It is natural for a caregiver to want to concentrate only on the person with cancer, but this is not healthy for anyone involved. It is not selfish to look out for yourself: taking care of your own needs will make you a more effective caregiver. As a caregiver, you may experience periods of stress, frustration, and even depression. Do not ignore these feelings in yourself. Learn to recognize signs that you are not feeling 100 percent and then act. You can find support from others who are caregivers or talk to a professional. You can ask others to share the load, either by helping care for the person with cancer directly or by taking over some of your daily tasks. You can make time for yourself by scheduling fun activities away from the person with cancer.
In addition to being emotionally taxing, being a caregiver can take a real physical toll as well. Make sure that you take time to take care of your body. Do not get so caught up in your caregiving responsibilities that you neglect your physical health. Take time away to exercise, to eat decent meals, and to get enough sleep.

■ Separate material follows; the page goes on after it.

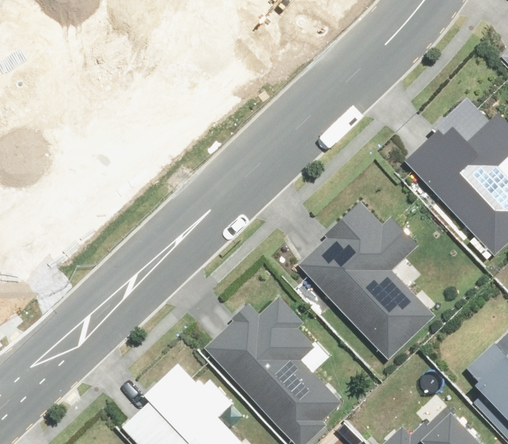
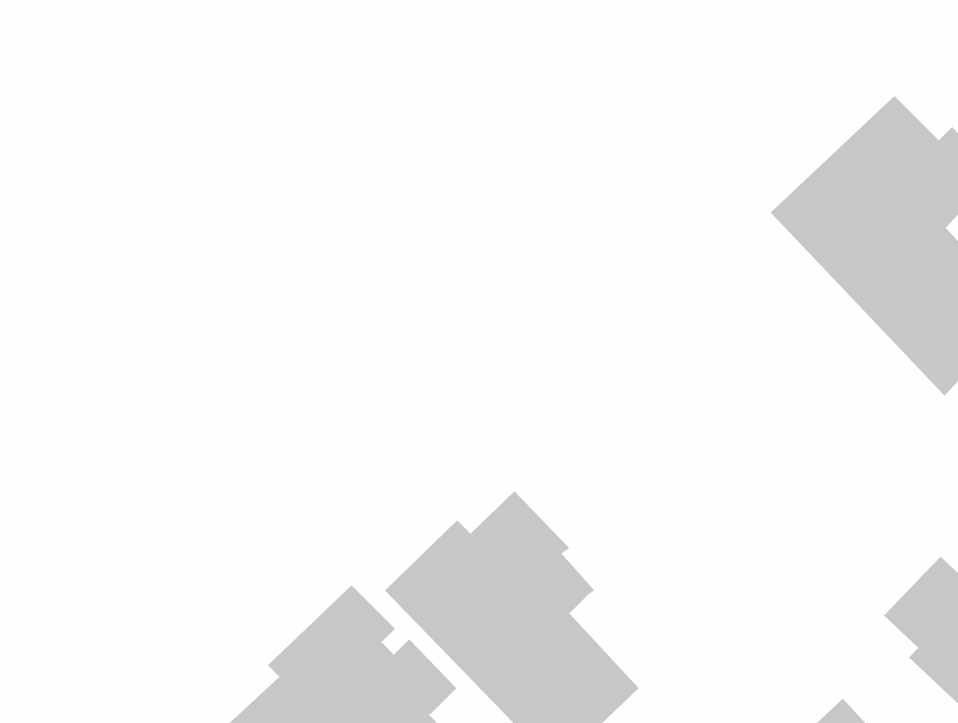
building: [295,206,432,361] -> none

Finally, as a caregiver, do not be too hard on yourself. Make sure that you confer all of the good, positive emotions that you feel for the person with cancer to yourself as well. Be kind, forgiving, and patient with yourself. Being a caregiver for a person with lung cancer is a challenging role to play and you can only do so much. Cut yourself a little slack and make sure that you look out for your well-being. Taking care of yourself is not in any way neglecting the person with cancer; anything that you can do to maintain your health will be better for both you and the person with cancer.